I think £39/month (minimum) is very expensive for this type of app. In order to start seeing benefits over other apps which take 10%+ in commissions, a takeaway would have to see at least £400 in orders per month. Now, an average order is probably around £15-£20 so this is 20 orders/month or 1 order per day.
If they don't reach that, they are clearly losing money. In order to see these level of orders, they'd have actively promote this app among their existing customer base and recruit probably 100-200 users in month 1 to start seeing some orders. This is additional effort which does not really bring much value anyway, neither to the business nor to the customer who "is already calling".
Additionally, this will not help in bringing new business (well, if it does from the QR codes on the front window that's probably a marginal percentage) - something the other apps certainly can do to some extend.
One may argue this would allow streamlining the ordering process but majority of orders (or significant proportion at least) would have to go through this channel - this is extra hassle of monitoring the system and checking whether on order has appeared.
Another point might be that the app might increase purchase frequency. I think people work out what they want first, then order so probably very few cases - definitely niche target group (there was a thread a few month ago around this, loads of comments - worth digging out).

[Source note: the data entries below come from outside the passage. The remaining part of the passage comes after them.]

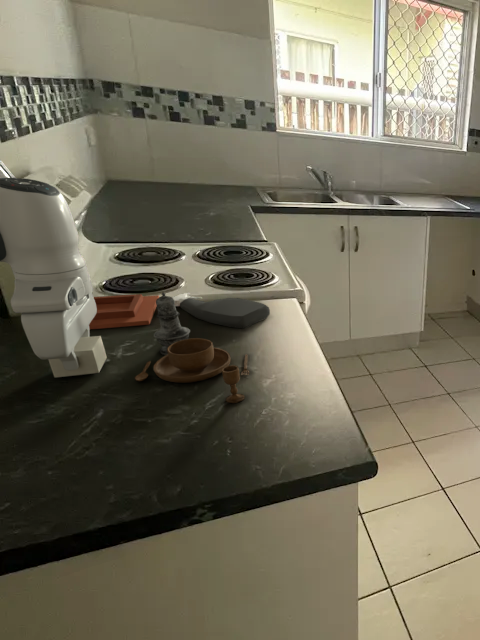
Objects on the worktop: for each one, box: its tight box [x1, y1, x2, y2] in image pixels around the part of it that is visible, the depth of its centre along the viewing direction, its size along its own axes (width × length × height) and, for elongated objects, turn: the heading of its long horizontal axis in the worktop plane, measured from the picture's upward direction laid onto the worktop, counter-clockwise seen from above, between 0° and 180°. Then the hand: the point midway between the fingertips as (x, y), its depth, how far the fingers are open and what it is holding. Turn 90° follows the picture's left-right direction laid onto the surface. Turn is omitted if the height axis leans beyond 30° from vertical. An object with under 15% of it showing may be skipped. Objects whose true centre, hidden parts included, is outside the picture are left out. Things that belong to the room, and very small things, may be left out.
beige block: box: [47, 335, 108, 378], centre depth 83 cm, size 6×6×4 cm
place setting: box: [134, 337, 250, 404], centre depth 83 cm, size 18×20×6 cm
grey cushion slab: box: [171, 291, 271, 329], centre depth 110 cm, size 3×11×24 cm
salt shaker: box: [153, 291, 191, 356], centre depth 91 cm, size 6×6×12 cm
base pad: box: [89, 293, 160, 330], centre depth 104 cm, size 16×16×2 cm
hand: (79, 358), depth 83 cm, fingers closed on beige block, 6 cm apart
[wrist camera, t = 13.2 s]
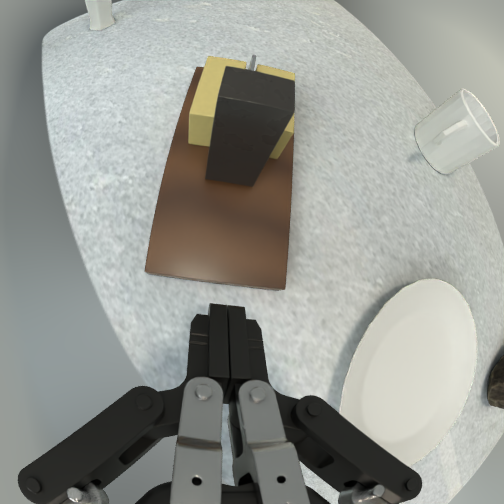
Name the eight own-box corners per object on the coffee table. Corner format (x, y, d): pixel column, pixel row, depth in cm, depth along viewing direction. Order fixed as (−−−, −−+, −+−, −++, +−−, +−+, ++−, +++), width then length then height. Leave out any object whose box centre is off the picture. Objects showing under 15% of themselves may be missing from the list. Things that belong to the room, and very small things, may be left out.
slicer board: (279, 290, 21) (285, 289, 20) (147, 274, 19) (144, 271, 18) (290, 94, 25) (294, 85, 24) (195, 76, 23) (196, 66, 22)
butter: (277, 159, 22) (294, 132, 18) (188, 144, 20) (189, 113, 16) (281, 101, 23) (295, 73, 19) (204, 86, 22) (208, 55, 18)
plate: (377, 490, 19) (387, 498, 17) (282, 382, 20) (291, 390, 18) (476, 369, 25) (488, 370, 23) (425, 242, 26) (439, 237, 23)
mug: (388, 131, 27) (439, 86, 18) (430, 121, 31) (472, 88, 21) (422, 189, 27) (483, 157, 17) (458, 167, 30) (504, 141, 21)
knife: (252, 187, 20) (295, 112, 11) (204, 179, 19) (217, 96, 11) (263, 92, 22) (294, 17, 13) (224, 85, 22) (243, 6, 13)
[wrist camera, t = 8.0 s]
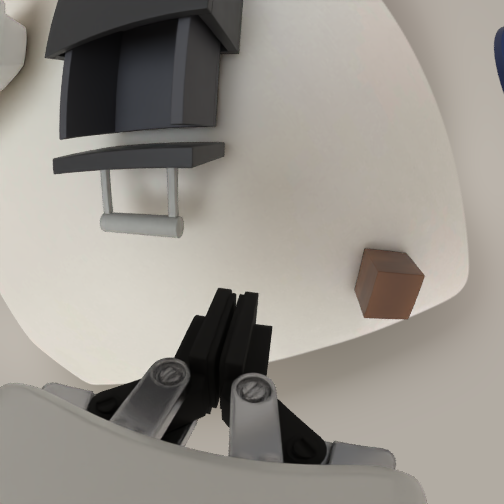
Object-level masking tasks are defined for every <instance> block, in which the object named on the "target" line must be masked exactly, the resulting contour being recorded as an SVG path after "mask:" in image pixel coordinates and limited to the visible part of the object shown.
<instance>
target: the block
mask: <svg viewBox="0 0 504 504" xmlns="http://www.w3.org/2000/svg"><path fill="white" fill-rule="evenodd" d="M423 279H424V274H423V273H422V272H421V270H420V269H419V268H418V267H417V265H416V264H415V263H414V262H413V261H412V259H411V258H410V257H409V256H408V255H407V253H401V252H393V251H384V250H375V249H366V248H365V249H364V254H363V258H362V262H361V266H360V270H359V275H358V278H357V282H356V286H355V293H356V296H357V299H358V301H359V304H360V307H361V310H362V313H363V316H364V318H379V319H408V318H409V316H410V314H411V311H412V309H413V306H414V304H415V301H416V299H417V296H418V293H419V291H420V288H421V285H422V282H423Z"/></svg>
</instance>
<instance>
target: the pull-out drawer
mask: <svg viewBox="0 0 504 504" xmlns="http://www.w3.org/2000/svg"><path fill="white" fill-rule="evenodd" d="M220 48H221V42H220V40H219V39H218V38H217V37H216V35H215V34H214V33H213V32H212V31H211V29H210V28H209V27H208V26H207V25H206V23H205V22H204V21H203V20H202V19H201V18H200V16H199V15H190V16H184V17H178V18H172V19H167V20H162V21H157V22H152V23H148V24H144V25H140V26H136V27H133V28H129V29H126V30H122V31H119V32H116V33H113V34H110V35H107V36H104V37H101V38H98V39H95V40H93V41H90V42H88V43H85V44H83V45H80V46H78V47H75V48H73V49H71V50H69V51H66V53H65V60H64V67H63V75H62V85H61V98H60V129H59V132H60V140H62V139H69V138H76V137H83V136H91V135H100V134H111V133H119V132H128V131H137V130H148V129H162V128H179V127H215V126H216V113H217V93H218V76H219V62H220ZM224 147H225V143H224V142H177V143H153V144H138V145H125V146H115V147H107V148H101V149H96V150H90V151H85V152H80V153H75V154H71V155H66V156H62V157H58V158H54V159H53V171H54V174H62V173H72V172H83V171H96V170H100V173H101V187H102V198H103V208H104V214H103V215H102V216H101V219H100V227H101V229H102V230H103V231H105V232H116V233H127V234H139V235H150V236H161V237H172V238H180V237H181V236H182V234H183V230H184V221H183V218H182V217H181V216H178V215H179V213H178V168H193V167H196V166H198V165H201V164H204V163H207V162H209V161H212V160H215V159H218V158H221V157H224ZM136 168H167V186H168V213H169V216H168V215H151V214H133V213H112V212H113V207H112V196H111V183H110V170H113V169H136Z"/></svg>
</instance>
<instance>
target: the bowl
mask: <svg viewBox="0 0 504 504" xmlns="http://www.w3.org/2000/svg"><path fill="white" fill-rule="evenodd" d="M26 44H27V33H26V28H25V26H23V25H22V24H20V23H19V22H17V21H16V20H14V19H13V18H11V17H10V16H8V15H7V14H5V3H4V1H3V0H0V91H2V90H3V89H4V88H5V87H6V86H7V85H8V84H9V83H10V81H11V80H12V79H13V78H14V77H15V76H16V75H17V74H18V72H19V71H20V69H21V68H22V67H23V65H24V60H25V54H26Z"/></svg>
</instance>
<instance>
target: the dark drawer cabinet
mask: <svg viewBox="0 0 504 504" xmlns="http://www.w3.org/2000/svg"><path fill="white" fill-rule="evenodd" d="M242 7H243V0H58V3H57V6H56V9H55V13H54V17H53V20H52V24H51V28H50V33H49V37H48V42H47V47H46V53H45V58H50V59H58V60H65V53H66V51H69V50H71V49H73V48H75V47H78V46H80V45H83V44H85V43H88V42H90V41H93V40H95V39H98V38H101V37H104V36H107V35H110V34H113V33H116V32H119V31H122V30H126V29H129V28H133V27H136V26H140V25H144V24H148V23H152V22H157V21H162V20H167V19H172V18H178V17H184V16H190V15H199V16H200V18H201V19H202V20H203V21H204V22H205V23H206V25H207V26H208V27H209V28H210V29H211V31H212V32H213V33H214V34H215V35H216V37H217V38H218V39H219V40H220V42H221V48H220V54H239V47H240V33H241V20H242Z"/></svg>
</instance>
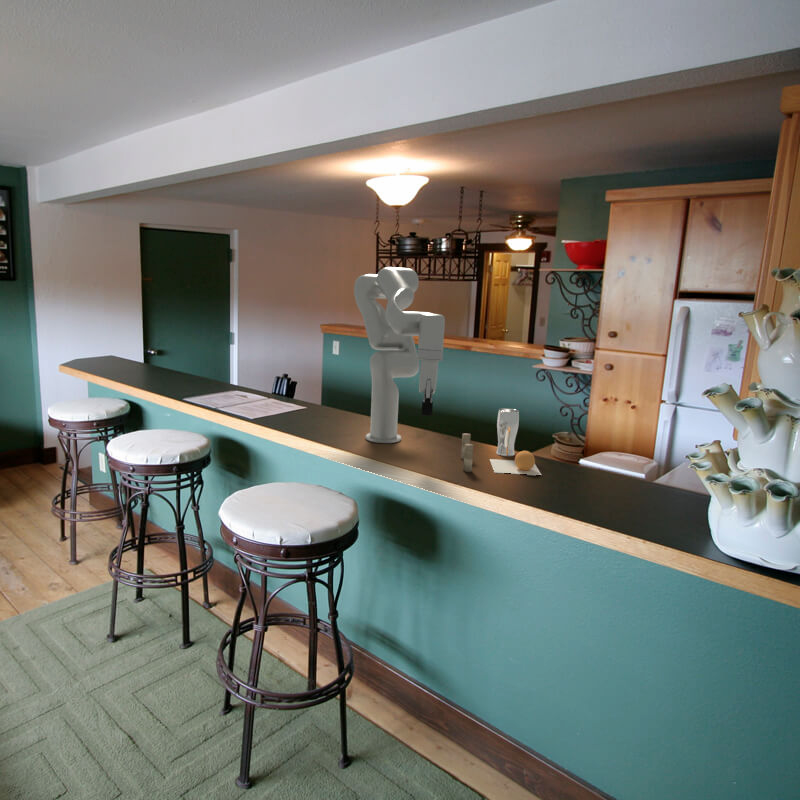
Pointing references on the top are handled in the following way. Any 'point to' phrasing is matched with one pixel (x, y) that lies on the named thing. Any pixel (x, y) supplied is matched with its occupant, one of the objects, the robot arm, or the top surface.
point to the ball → (524, 460)
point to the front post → (468, 458)
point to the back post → (464, 441)
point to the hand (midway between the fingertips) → (426, 414)
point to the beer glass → (507, 431)
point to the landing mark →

I reckon, it's a proposition for a very small group of customers and large chain takeaways or the ones with large marketing budgets (so big ones). Also, you've already worked out your price points already without (presumably) proving the concept first. If you are keen to go ahead, I'd probably think about trialing it first (no charge but work hard to prove it works with a few trialists) to build a business case which may support future sales. Also, worth considering "freemium" or "entry" levels with limited functionality to get more businesses on board.